# Brakes and rotors



## AL_Sentra (Sep 5, 2003)

What is the best Brake Pads and Whats the best brake rotors you can get for your B14 from you guys experience?


----------



## ReVerm (Jan 13, 2003)

AL_Sentra said:


> What is the best Brake Pads and Whats the best brake rotors you can get for your B14 from you guys experience?


What kind of use?

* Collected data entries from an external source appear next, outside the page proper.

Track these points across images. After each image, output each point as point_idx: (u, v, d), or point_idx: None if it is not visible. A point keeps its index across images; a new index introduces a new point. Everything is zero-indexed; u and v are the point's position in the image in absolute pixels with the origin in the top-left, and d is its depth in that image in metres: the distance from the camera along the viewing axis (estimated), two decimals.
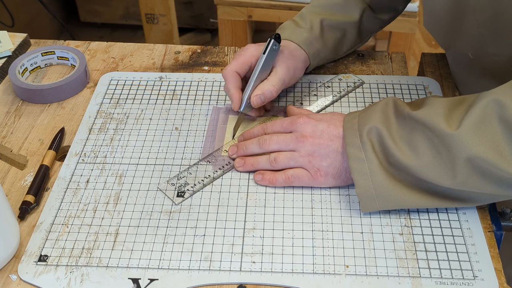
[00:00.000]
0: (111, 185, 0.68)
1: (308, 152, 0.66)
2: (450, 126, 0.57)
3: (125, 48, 0.93)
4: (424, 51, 1.13)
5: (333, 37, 0.82)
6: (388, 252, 0.61)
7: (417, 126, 0.60)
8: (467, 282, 0.58)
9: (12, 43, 0.91)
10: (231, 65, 0.74)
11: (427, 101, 0.62)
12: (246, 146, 0.70)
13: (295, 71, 0.77)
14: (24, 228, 0.64)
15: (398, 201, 0.62)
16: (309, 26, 0.80)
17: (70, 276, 0.59)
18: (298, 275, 0.59)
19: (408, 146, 0.60)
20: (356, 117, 0.65)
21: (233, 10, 1.69)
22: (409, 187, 0.61)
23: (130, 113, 0.79)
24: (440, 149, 0.58)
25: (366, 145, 0.62)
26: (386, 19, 0.86)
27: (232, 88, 0.73)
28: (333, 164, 0.65)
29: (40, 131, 0.77)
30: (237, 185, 0.68)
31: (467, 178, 0.57)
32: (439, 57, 0.88)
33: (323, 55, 0.81)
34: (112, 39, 2.32)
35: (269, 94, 0.73)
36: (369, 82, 0.83)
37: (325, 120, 0.67)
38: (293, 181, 0.66)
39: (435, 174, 0.59)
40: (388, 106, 0.64)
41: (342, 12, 0.82)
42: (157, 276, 0.59)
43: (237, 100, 0.73)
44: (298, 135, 0.67)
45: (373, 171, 0.61)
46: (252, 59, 0.75)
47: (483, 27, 0.68)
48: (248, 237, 0.62)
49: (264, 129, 0.71)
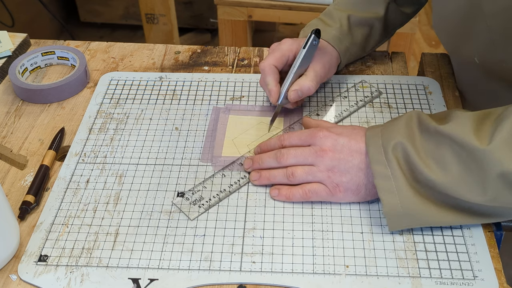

And are you talking about the stock brake system?


----------



## AL_Sentra (Sep 5, 2003)

For town use mainly. and yes its a stock brake system. but like everytime i get them changed within a few days, sometimes even the same day they are back squecking again like the pads are worn or something, i can never get a pair that doesnt squeck!


----------



## ReVerm (Jan 13, 2003)

AL_Sentra said:


> For town use mainly. and yes its a stock brake system. but like everytime i get them changed within a few days, sometimes even the same day they are back squecking again like the pads are worn or something, i can never get a pair that doesnt squeck!


Before anything else, check to make sure that you still have brake shims and anti-rattle springs (you may not have these at all) on your pads.

Some pad compounds are naturally squeaky. My cheap around-campus pad is a full metallic that squeals like crazy during the first few applications. What you're looking for then is probably a lower temperature, mostly organic pad that was created specifically for that purpose. You can usually get these for relatively cheap at your local Autozone/Napa/Pep Boys/Checkers. If you need a pad with similar qualities that can stand up to some occasional abuse, I reccomend the OEM Nissan pads (get them from Courtesy Nissan). They have a pretty good operating temperature range and don't produce much noise at all. Try those the next time you change your brakes.

As for changing your rotors on the stock system, it won't make much of a difference. The biggest problem with the stock system (for performance applications) is the tiny stock rotor, which can only really be remedied by upgrading the entire system (a $300+ upgrade).


----------